Air Quality Science and Research
Environment Canada's air quality science and research helps to protect the air that Canadians breathe. We study air pollutants that can alter the atmosphere and affect human health, including acid rain, persistent organic pollutants, ground-level ozone, particulate matter, mercury, and substances that deplete the ozone layer. Our research is based on an integrated and multidisciplinary approach, which includes the study of the science of air issues, from the source of pollutants, and their transportation and interactions in the atmosphere, to the impacts on health and the environment.

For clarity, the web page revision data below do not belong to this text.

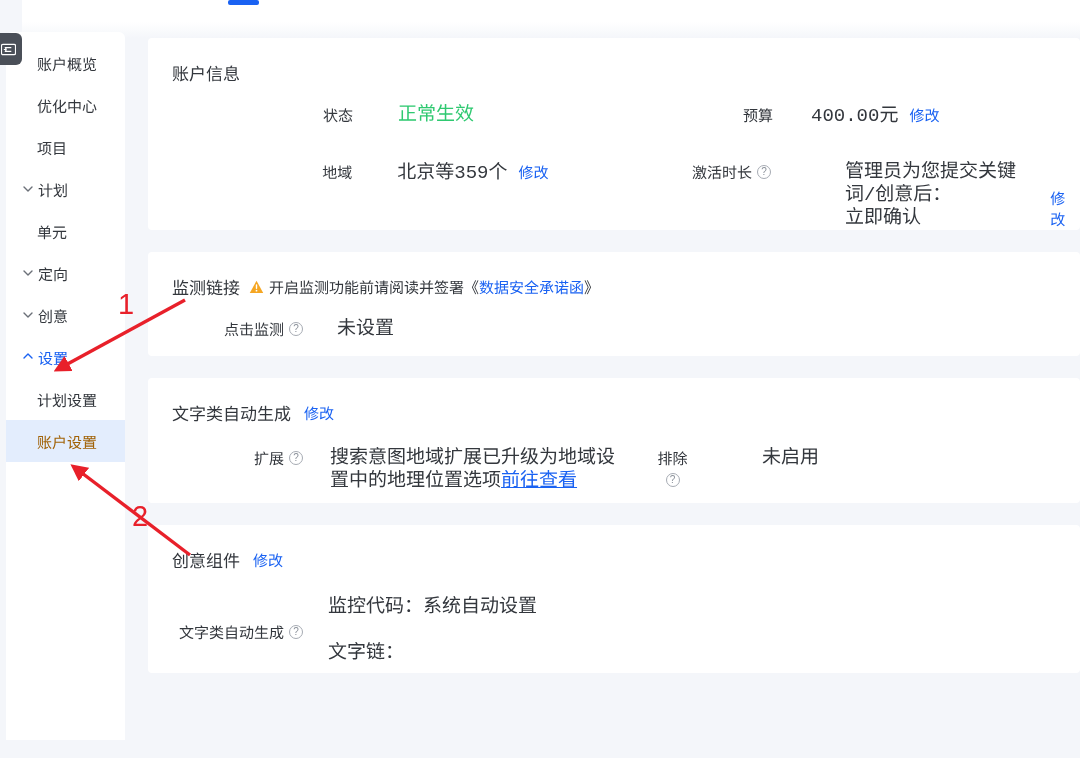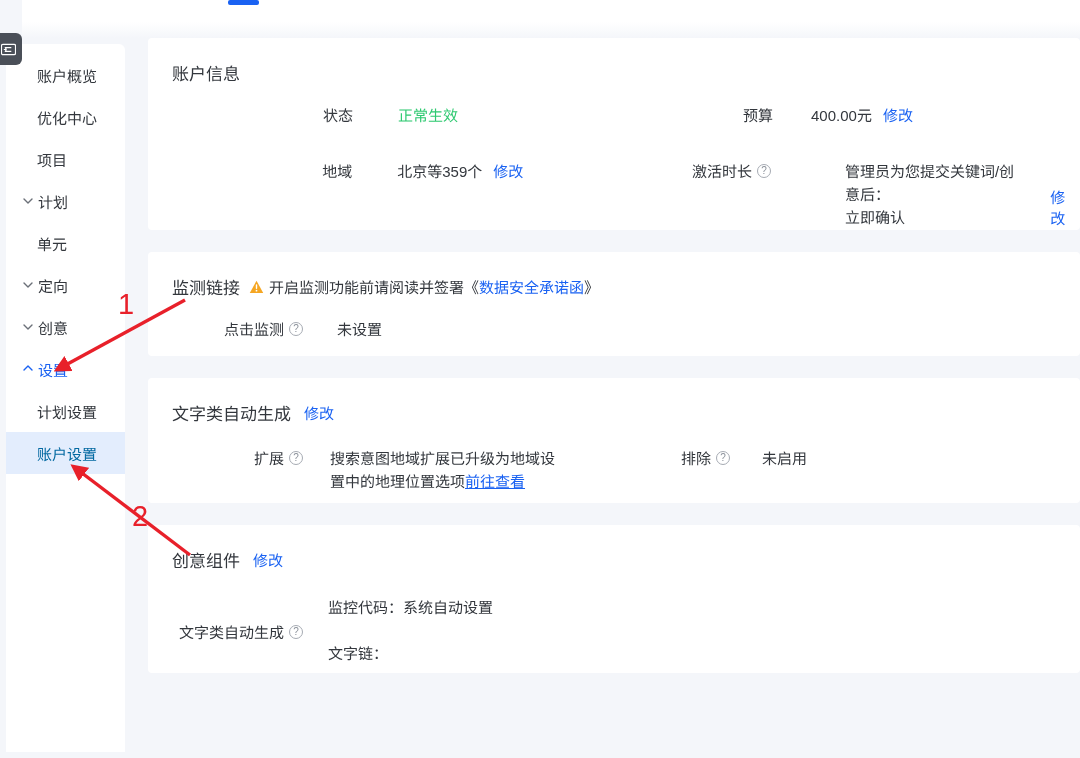--- a/index.html
+++ b/index.html
@@ -42,7 +42,7 @@
 
   
   .sidebar {
-    position: absolute; left: 6px; top: 44px; width: 119px; height: 708px;
+    position: absolute; left: 6px; top: 32px; width: 119px; height: 708px;
     background: #ffffff;
     border-radius: 6px 6px 0 0;
     padding-top: 10px;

Our research supports the development of regulations, guidelines and policies to protect the health of Canadians and their environment, as well as contributing to our international obligations. Our work also keeps Canadians informed about changes in air quality and the potential impacts on their health, by providing the science needed for the Environment Canada's daily forecasts of air quality and ultraviolet (UV).
Did You Know...
Environment Canada operates the most northerly air pollution monitoring station in the world – located at Alert, on the northeastern tip of Ellesmere Island in Nunavut. Research here has led to the discovery of Arctic haze and unusual interactions of mercury and ozone on ice surfaces.
The Brewer Ozone Spectrophotometer is the world's most accurate ozone-measuring instrument. Developed by Environment Canada scientists, it provides data used to produce the UV Index.